== Aim of the exercise ==
Give the entries again exactly; drop the pictures.

START Record extracts

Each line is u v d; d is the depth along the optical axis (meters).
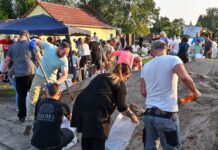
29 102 6.50
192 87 3.79
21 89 7.12
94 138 4.06
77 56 14.34
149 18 48.31
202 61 8.28
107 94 4.11
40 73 6.44
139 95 6.57
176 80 3.93
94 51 13.77
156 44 4.11
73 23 31.64
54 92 4.70
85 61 13.70
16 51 7.02
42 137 4.55
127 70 4.23
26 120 6.98
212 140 4.67
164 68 3.90
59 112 4.60
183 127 5.11
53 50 6.29
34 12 31.75
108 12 46.59
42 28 12.06
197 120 5.12
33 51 6.64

END Record extracts

== Written solution ==
Each line is u v d; d is the depth along the optical axis (meters).
29 102 6.50
192 87 3.79
21 89 7.12
94 138 4.06
77 56 14.34
149 18 48.31
202 61 8.28
107 94 4.11
40 73 6.44
139 95 6.57
176 80 3.93
94 51 13.77
156 44 4.11
73 23 31.64
54 92 4.70
85 61 13.70
16 51 7.02
42 137 4.55
127 70 4.23
26 120 6.98
212 140 4.67
164 68 3.90
59 112 4.60
183 127 5.11
53 50 6.29
34 12 31.75
108 12 46.59
42 28 12.06
197 120 5.12
33 51 6.64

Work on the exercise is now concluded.